Contentious issues arise as to when unauthorised access leading to loss of data or impairment of data systems that trigger physical damage and resultant business interruption losses can be covered under a property policy. International concerns over unintended ‘silent cyber’ exposures have led major markets — including the Lloyd’s market — to require explicit cyber affirmative or cyber exclusionary wording in property and liability policies.

Cyber insurance was originally intended to address pure financial losses linked to data breach, network outage, malware, or ransomware. However, as cyber attacks grow in sophistication they can challenge traditional policy wordings and definitions as attacks on operational technology can cause property damage and in some cases bodily injury. Hence cyber coverage has evolved to include not only financial loss but physical property damage loss as well.

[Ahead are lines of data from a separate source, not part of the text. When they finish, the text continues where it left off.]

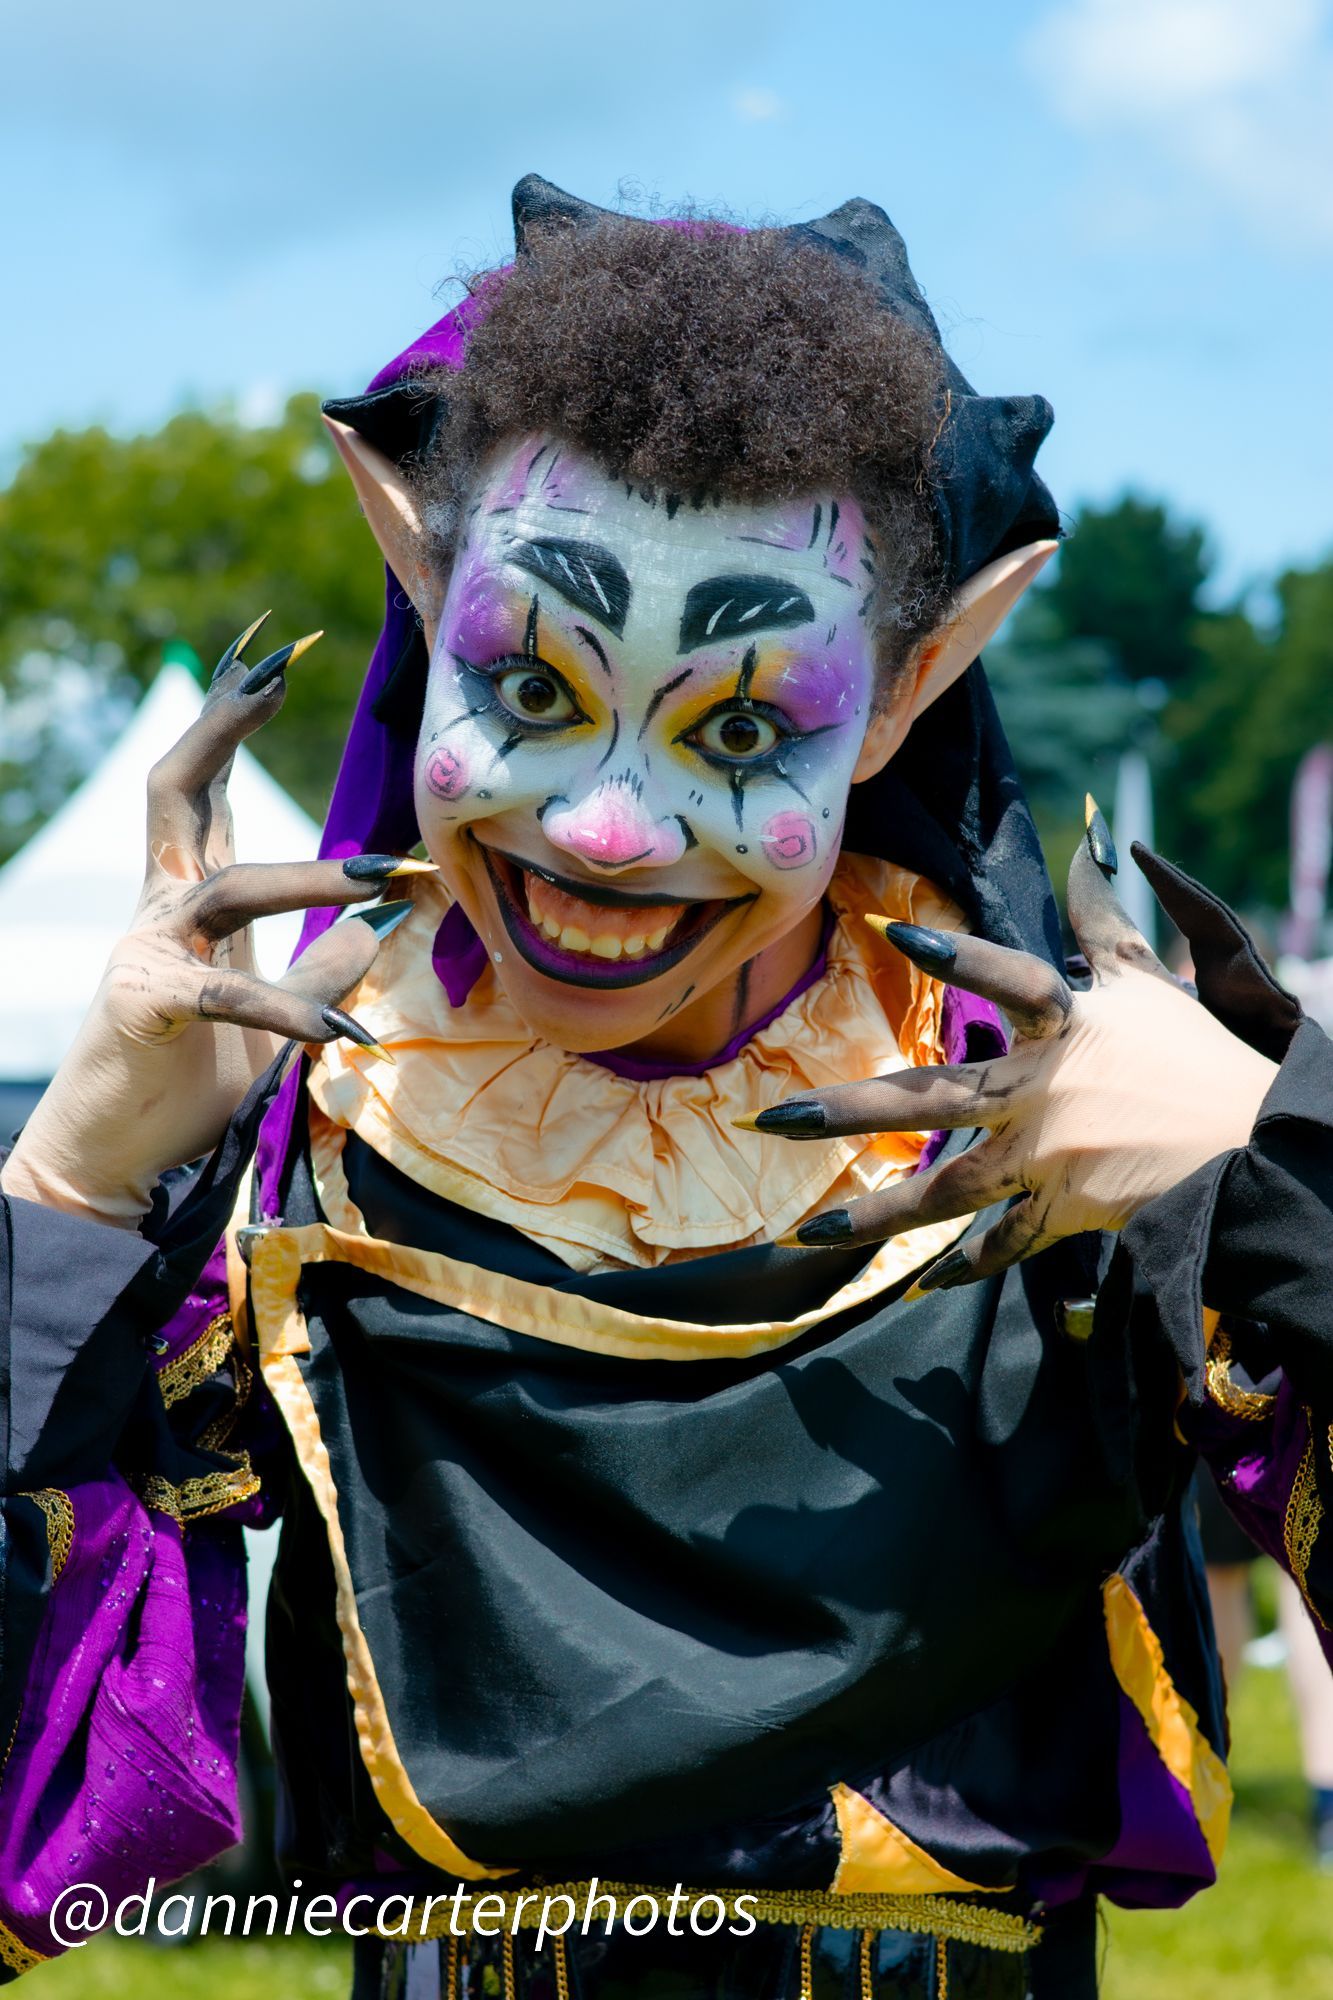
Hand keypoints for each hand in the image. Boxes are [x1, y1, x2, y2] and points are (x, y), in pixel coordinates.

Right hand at [1, 616, 422, 1226]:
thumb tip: (380, 925)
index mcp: (187, 901)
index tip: (279, 659)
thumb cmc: (187, 1083)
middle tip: (276, 665)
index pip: (207, 789)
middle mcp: (160, 910)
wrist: (110, 1160)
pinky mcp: (145, 1009)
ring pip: (228, 885)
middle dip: (223, 724)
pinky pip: (227, 997)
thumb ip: (319, 967)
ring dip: (313, 876)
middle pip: (180, 789)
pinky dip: (292, 1012)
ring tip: (389, 878)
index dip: (235, 721)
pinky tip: (344, 1033)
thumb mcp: (272, 1018)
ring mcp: (145, 953)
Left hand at [742, 807, 1279, 1286]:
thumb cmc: (1197, 1056)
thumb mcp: (1149, 980)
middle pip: (937, 1098)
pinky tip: (916, 1286)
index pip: (1012, 981)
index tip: (892, 936)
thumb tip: (1090, 836)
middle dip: (850, 1110)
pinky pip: (1005, 1244)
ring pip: (950, 1191)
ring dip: (880, 1216)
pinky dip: (966, 1268)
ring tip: (811, 1232)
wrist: (1254, 1150)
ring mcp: (1053, 1159)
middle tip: (773, 1119)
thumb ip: (1103, 916)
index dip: (960, 959)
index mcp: (1072, 1027)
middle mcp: (1049, 1092)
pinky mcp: (1066, 1212)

Through evolving technology and converging infrastructure risks, cyber intrusion giving rise to tangible property damage is becoming more frequent, for example through industrial controls or building management systems. This adds to complexity of claims assessment and forensic investigations and are certainly  more difficult than standard property or construction claims. A single incident could trigger indemnity under several policies, requiring co-ordination across insurers, subject to hierarchy provisions.

Global insurance markets increasingly view largescale (or otherwise known as wide spread) cyberattacks as potential systemic events capable of causing losses on the scale of natural catastrophes. While the UK has introduced sector-specific legislation recognising data centres as critical national infrastructure, similar risk themes are reflected in Singapore’s regulatory framework, where the Cybersecurity Act 2018, the Cybersecurity Code of Practice for Critical Information Infrastructure, and IMDA’s Advisory Guidelines for Data Centres emphasise heightened cyber resilience, incident reporting, and operational safeguards for essential digital infrastructure.

The market opportunity is substantial for investors, developers, contractors, and insurers with capacity and underwriting expertise, to support this essential and rapidly growing sector.